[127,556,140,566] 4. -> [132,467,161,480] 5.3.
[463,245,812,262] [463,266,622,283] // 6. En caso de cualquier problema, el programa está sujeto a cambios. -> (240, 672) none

--

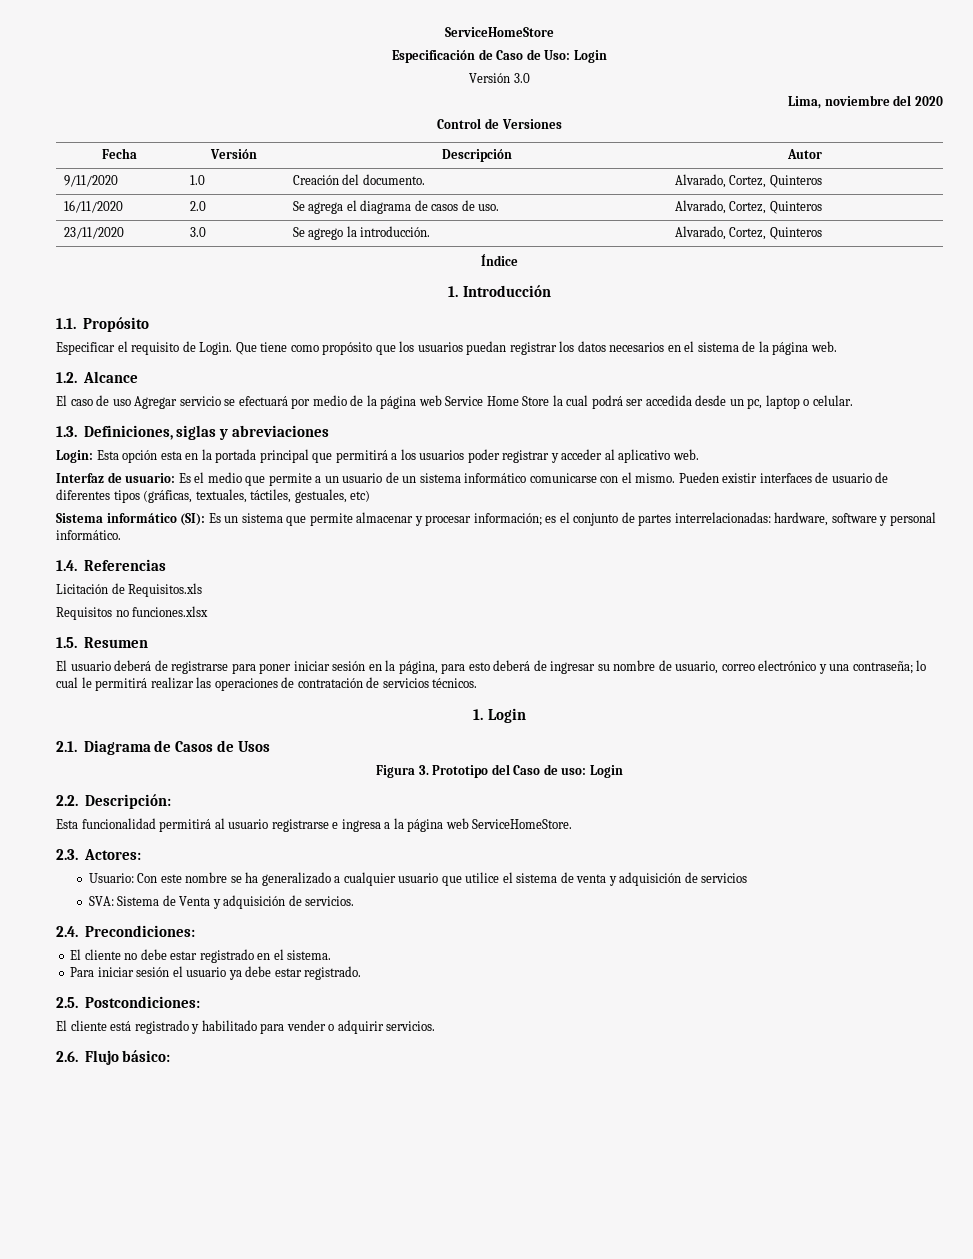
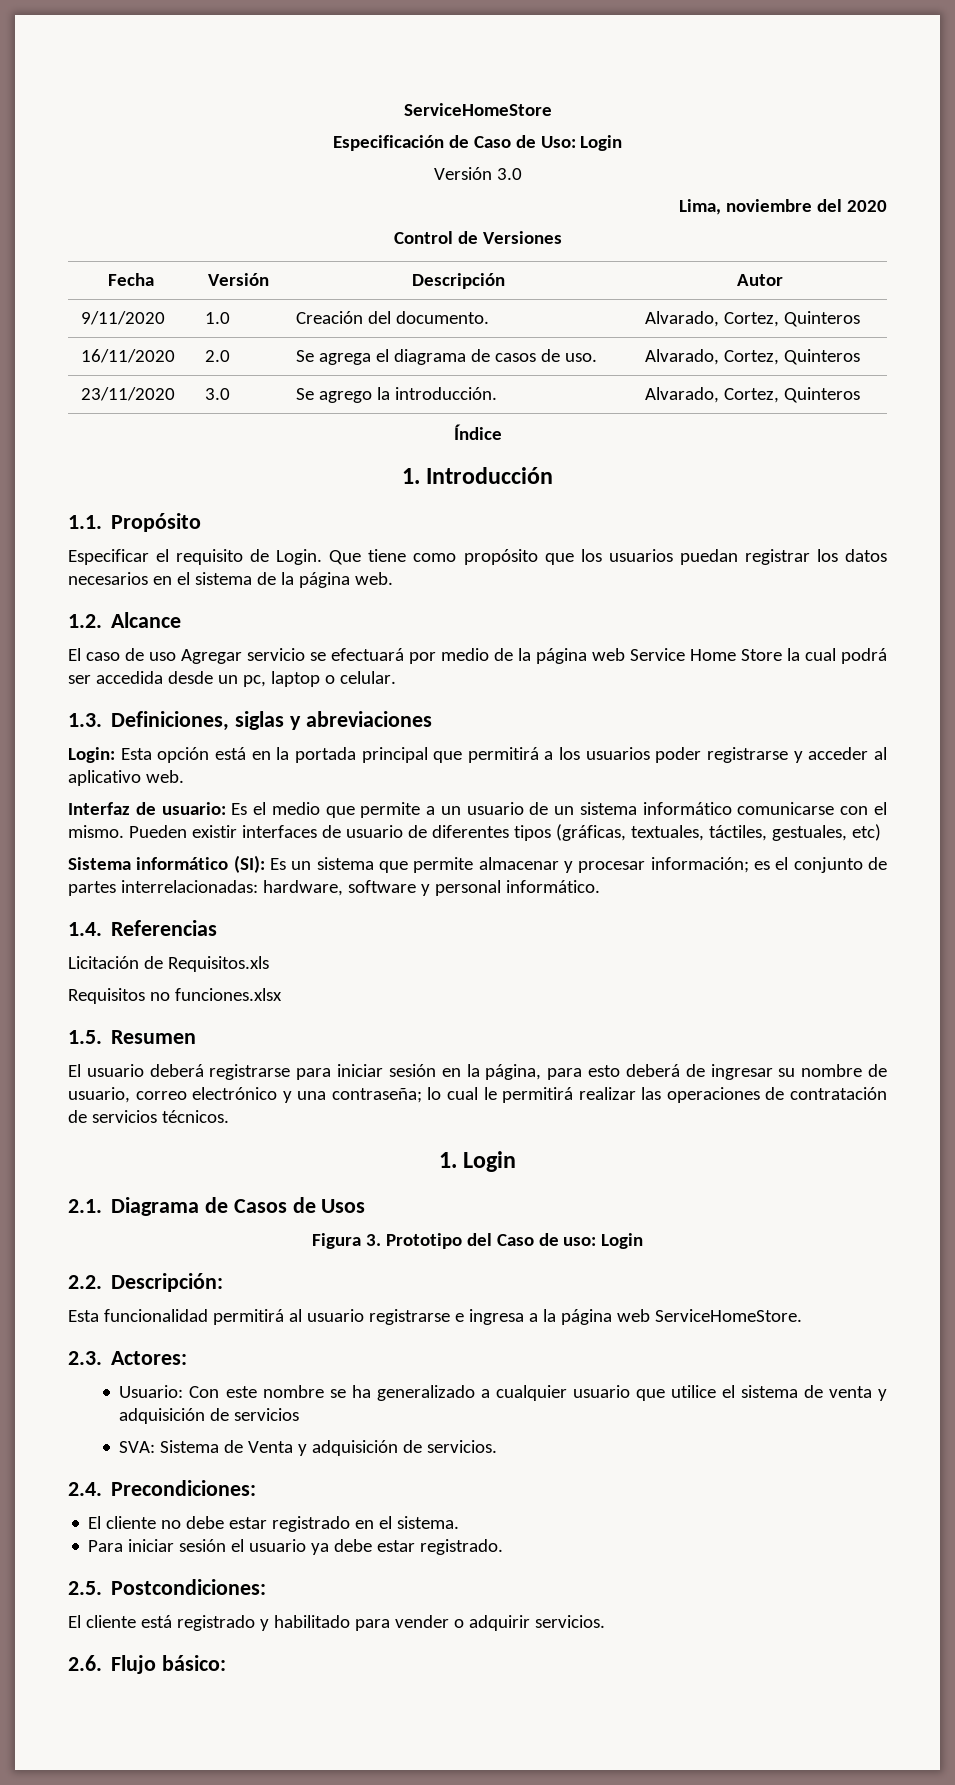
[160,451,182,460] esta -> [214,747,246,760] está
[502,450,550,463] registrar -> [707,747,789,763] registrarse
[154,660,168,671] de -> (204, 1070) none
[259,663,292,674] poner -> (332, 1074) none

---

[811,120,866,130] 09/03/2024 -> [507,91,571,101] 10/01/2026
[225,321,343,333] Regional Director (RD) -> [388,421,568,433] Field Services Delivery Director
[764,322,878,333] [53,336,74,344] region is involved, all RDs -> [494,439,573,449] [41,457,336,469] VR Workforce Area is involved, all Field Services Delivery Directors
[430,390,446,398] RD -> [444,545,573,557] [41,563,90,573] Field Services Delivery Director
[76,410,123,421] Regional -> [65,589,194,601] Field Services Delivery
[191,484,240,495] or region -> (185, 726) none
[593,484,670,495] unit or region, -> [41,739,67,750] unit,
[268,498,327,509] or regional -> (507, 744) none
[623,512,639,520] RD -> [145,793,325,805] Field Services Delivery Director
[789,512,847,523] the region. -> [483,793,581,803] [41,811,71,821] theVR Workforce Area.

*ASSIGNMENT*
A word-for-word copy of the lines above from the one with "[127,556,140,566] 4. ->" through the one with "[463,245,812,262] [463,266,622,283] //", inclusive, is the only output wanted.

*WRITTEN REPLY*
[127,556,140,566] 4. -> [132,467,161,480] 5.3.
[463,245,812,262] [463,266,622,283] // 6. En caso de cualquier problema, el programa está sujeto a cambios. -> (240, 672) none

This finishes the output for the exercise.